Levando estes dois universos, da música popular e clássica, fui complementando a minha formação até chegar na Faculdade de Composição. Nesta época, eu estava muito fissurado no repertório canônico da música clássica: Mozart, Bach, Beethoven. Mas sempre tentando atrelar algo à música brasileira, e uma das coisas que continuam me encantando são as levadas, que hoje são meu material criativo de trabalho, como meio composicional. Eu trabalho com essas levadas de uma forma mais livre.
2. A levada e harmonização que o cavaquinho te proporciona é diferente dos outros instrumentos de música popular?

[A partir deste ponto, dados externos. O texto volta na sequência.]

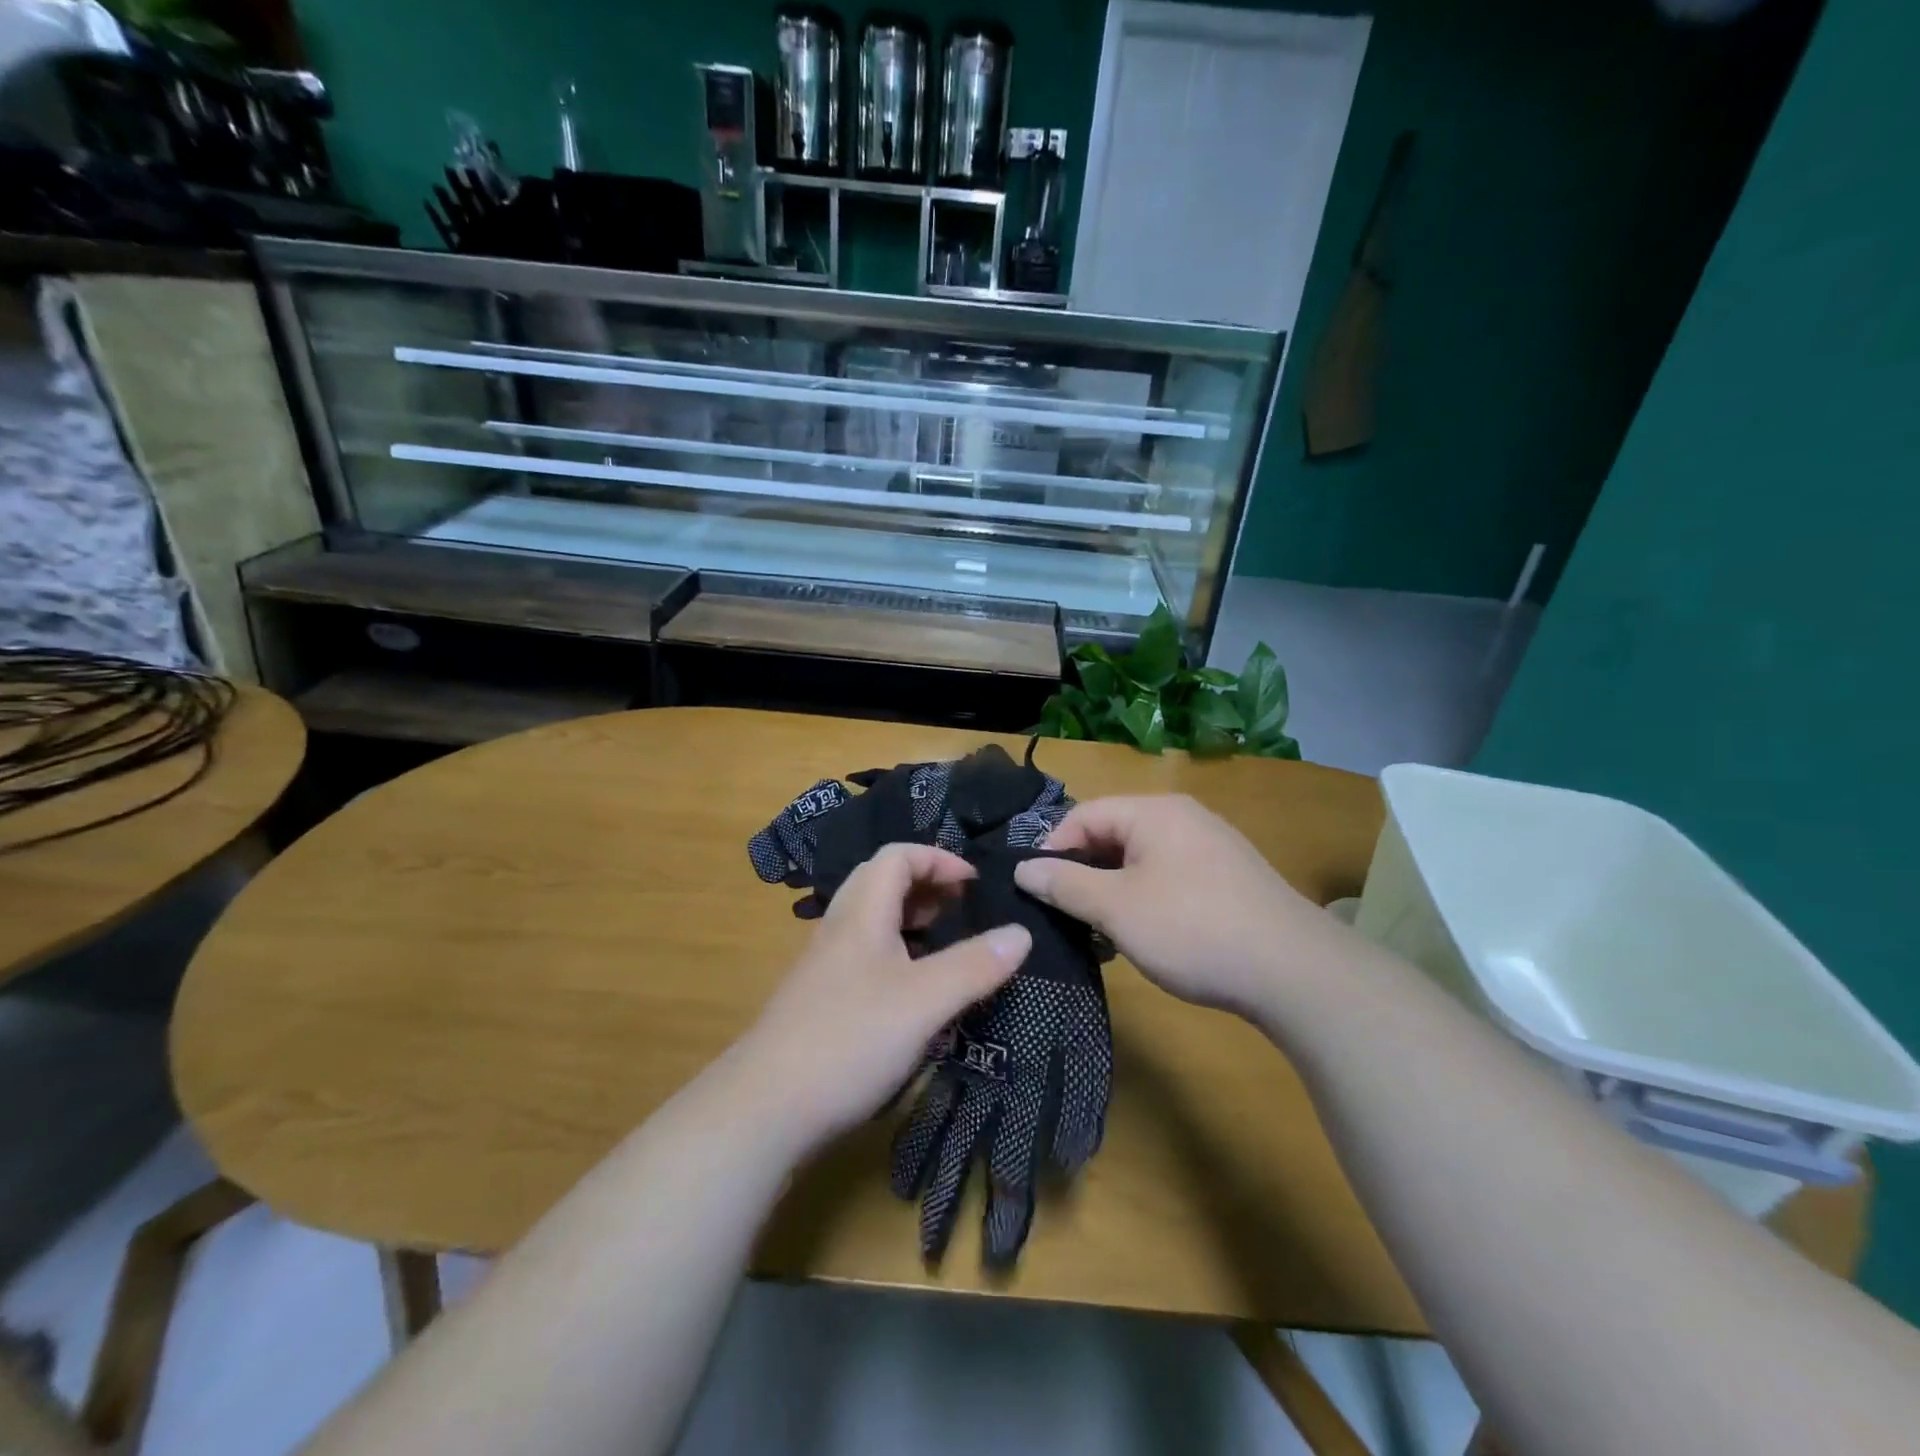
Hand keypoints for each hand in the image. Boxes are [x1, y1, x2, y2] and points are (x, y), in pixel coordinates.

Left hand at [740, 843, 1032, 1151]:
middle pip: (882, 882)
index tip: (975, 884)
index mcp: (861, 914)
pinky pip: (864, 956)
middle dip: (927, 886)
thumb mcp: (925, 1001)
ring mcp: (825, 966)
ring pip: (872, 922)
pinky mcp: (820, 1000)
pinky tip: (914, 993)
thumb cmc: (850, 1039)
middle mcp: (839, 929)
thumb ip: (975, 965)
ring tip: (946, 945)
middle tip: (963, 910)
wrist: (766, 1108)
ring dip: (911, 921)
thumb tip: (1022, 933)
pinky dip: (897, 955)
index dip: (938, 859)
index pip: (898, 856)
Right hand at [1013, 795, 1338, 1022]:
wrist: (1295, 972)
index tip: (1036, 891)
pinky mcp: (1228, 880)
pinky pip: (1169, 879)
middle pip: (1112, 836)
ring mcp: (1210, 848)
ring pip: (1140, 861)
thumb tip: (1024, 869)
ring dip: (1112, 894)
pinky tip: (1143, 940)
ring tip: (1100, 936)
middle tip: (1065, 918)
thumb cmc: (1192, 929)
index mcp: (1154, 812)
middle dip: (1083, 875)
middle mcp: (1183, 818)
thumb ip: (1065, 885)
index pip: (1083, 815)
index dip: (1053, 850)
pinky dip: (1145, 902)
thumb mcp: (1117, 908)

Não tem como ser diferente. O violão e o cavaquinho na mesma música vão tocar a mesma harmonia. Com o violão, tem as inversões, que possibilita tocar os mesmos acordes de maneiras diferentes. O cavaquinho tem um pouco isso, mas é mais limitado, não tem como ficar escolhendo a inversão que vai tocar. E isto também varia de acordo com o estilo. Vão existir aqueles que utilizam uma harmonia mais tradicional, mais tranquila, mais padrão. É difícil definir isto sem trazer algum preconceito musical nas minhas palavras, mas é uma harmonia tradicional, da música tradicional brasileira. E o estilo que o cavaquinho toca, que é o choro, que é o samba, que já tem uma tradição, tu não vai sair usando um monte de acordes, com tensões nos acordes.

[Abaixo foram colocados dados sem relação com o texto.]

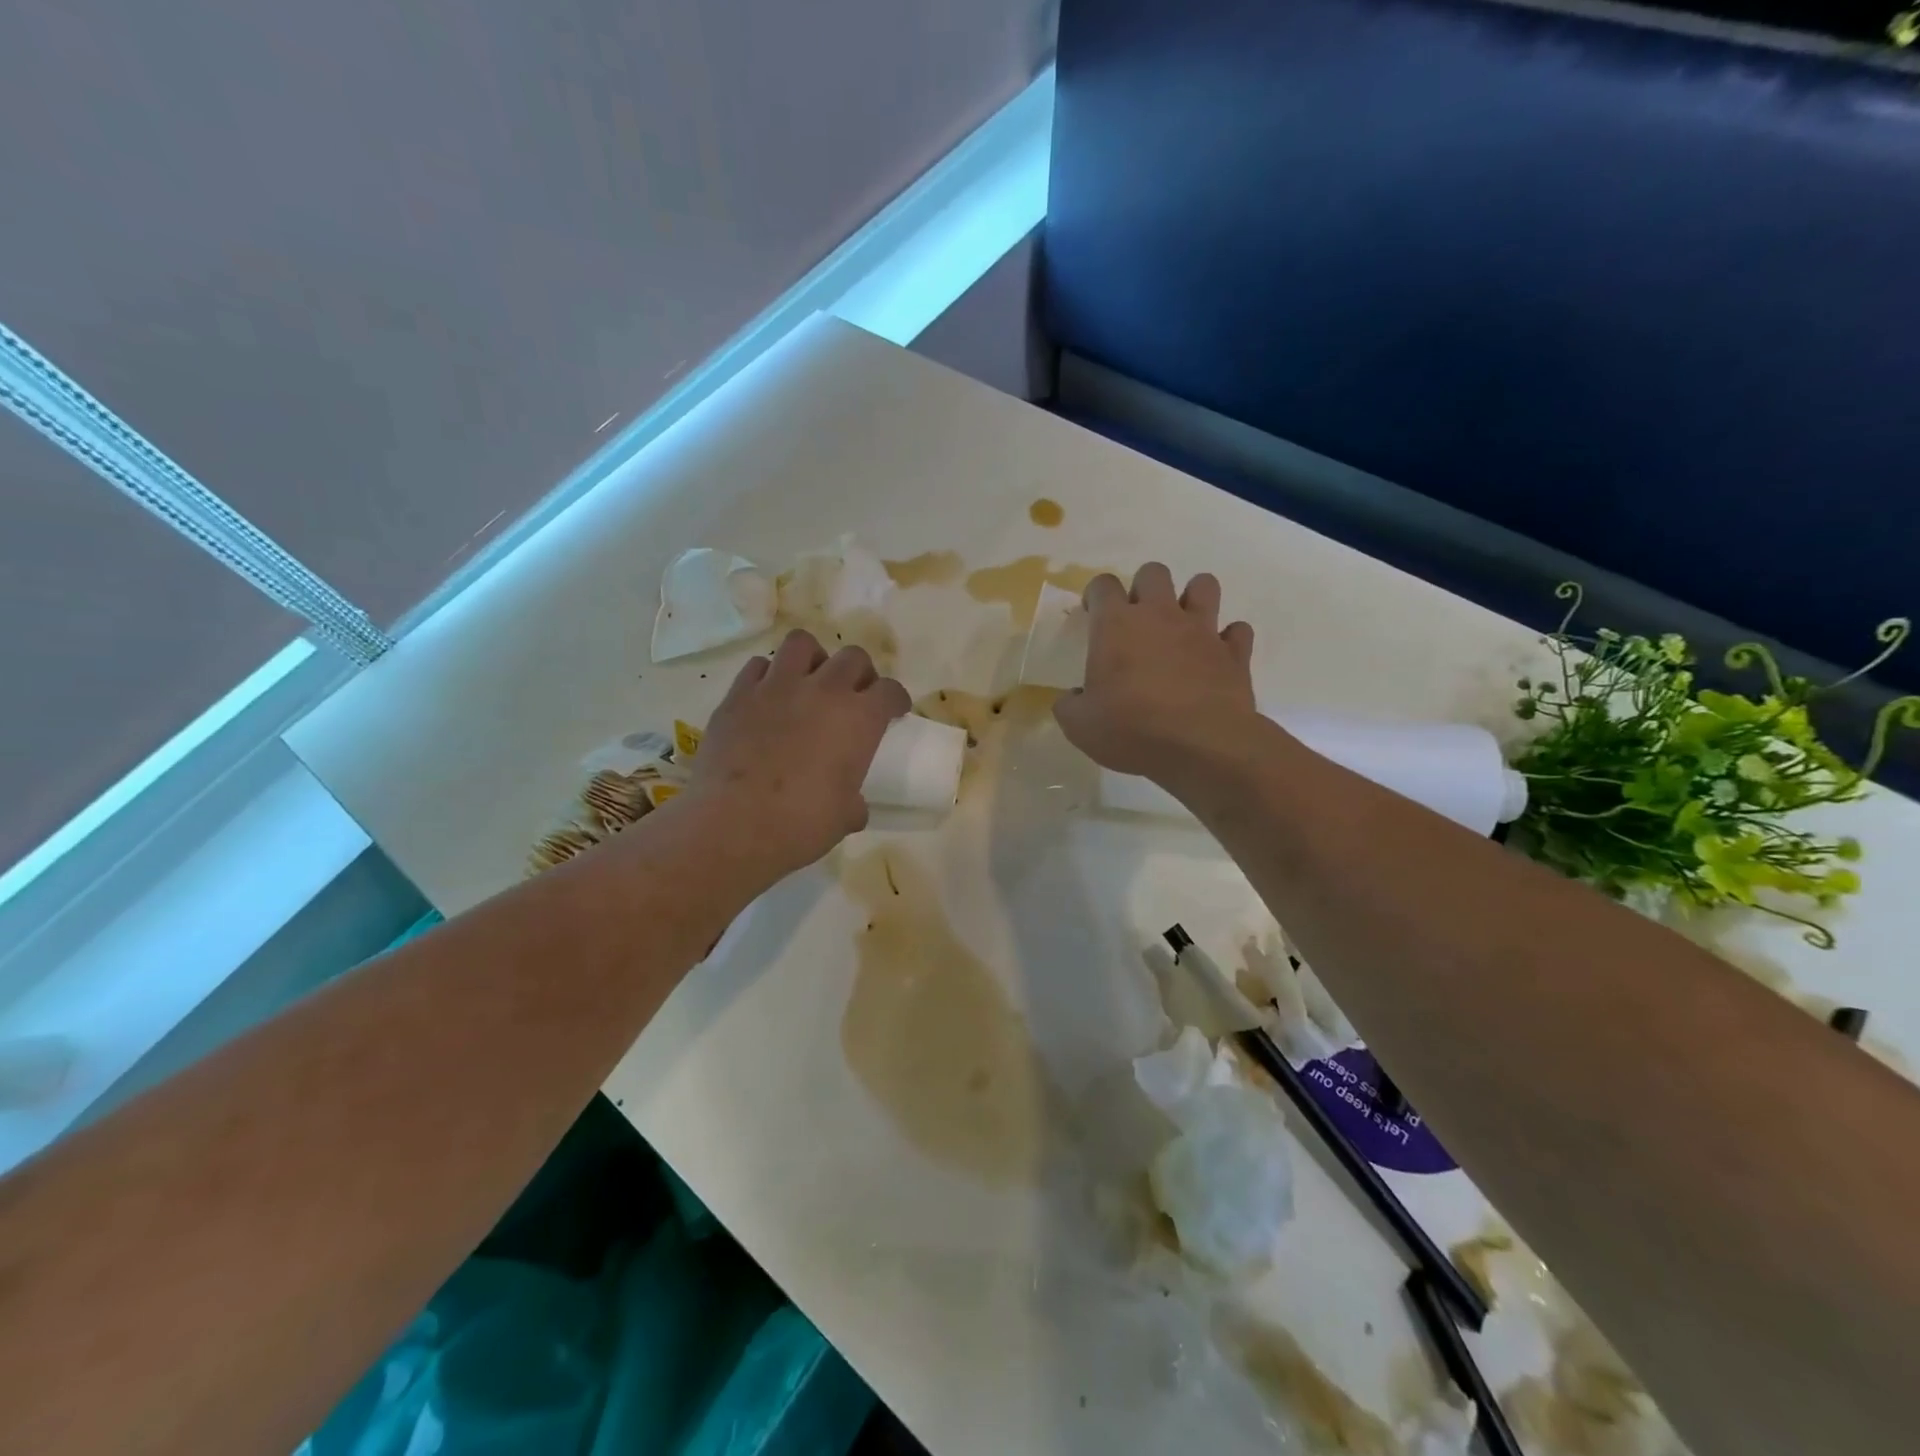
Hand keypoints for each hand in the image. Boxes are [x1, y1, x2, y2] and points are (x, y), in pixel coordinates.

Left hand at [686, 630, 910, 877]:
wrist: (733, 823)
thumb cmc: (800, 824)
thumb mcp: (844, 818)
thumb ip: (854, 804)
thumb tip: (853, 807)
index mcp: (859, 719)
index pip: (890, 691)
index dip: (895, 699)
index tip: (894, 710)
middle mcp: (823, 691)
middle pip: (853, 657)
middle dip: (860, 672)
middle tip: (854, 695)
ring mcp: (777, 687)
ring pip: (802, 643)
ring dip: (813, 658)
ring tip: (810, 681)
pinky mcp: (738, 694)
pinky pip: (758, 666)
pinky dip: (768, 675)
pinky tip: (768, 696)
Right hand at [1053, 563, 1258, 778]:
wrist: (1202, 745)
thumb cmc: (1131, 729)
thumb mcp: (1079, 725)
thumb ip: (1070, 705)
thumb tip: (1073, 698)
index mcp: (1116, 625)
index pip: (1102, 585)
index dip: (1096, 595)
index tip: (1092, 615)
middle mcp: (1160, 615)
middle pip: (1153, 573)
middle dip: (1144, 588)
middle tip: (1137, 620)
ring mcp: (1202, 630)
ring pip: (1204, 585)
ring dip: (1193, 598)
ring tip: (1182, 625)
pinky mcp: (1234, 653)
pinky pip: (1237, 631)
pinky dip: (1228, 639)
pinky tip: (1217, 657)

O cavaquinho é um instrumento de base rítmico-harmônica, ou seja, no cavaquinho tu tens ritmo e harmonia. Não que em outros instrumentos tu também não tenha esta característica, mas no cavaquinho isto é de grande destaque.

3. Os instrumentos como o cavaquinho e o violão, então, são grandes focos da música popular brasileira? Eles representam a nossa cultura até mesmo fora das nossas regiões?

Sim, o cavaquinho e o violão 7 cordas são instrumentos muito brasileiros, de um jeito de se tocar que é muito brasileiro. Claro, de repente na Europa alguém está tocando de outro jeito. Eu sei, por exemplo, que existe uma tradição do violão 7 cordas na Rússia, mas o cavaquinho e o violão 7 cordas tiveram instrumentistas brasileiros que definiram de maneira tão marcante sua forma de tocar como: Dino 7 Cordas, Canhoto, Valdir Azevedo, até instrumentistas contemporâneos, que mantém este tipo de tocar. Então essa levada, com este tipo de harmonia que temos é o que define o cavaquinho brasileiro. Claro, se alguém pegar nos Estados Unidos um cavaquinho para tocar na harmonia deles e na levada deles um folk, quem sabe o cavaquinho então também seja um instrumento de música Folk Norte Americano. Mas no Brasil o cavaquinho é sinônimo de choro e de samba.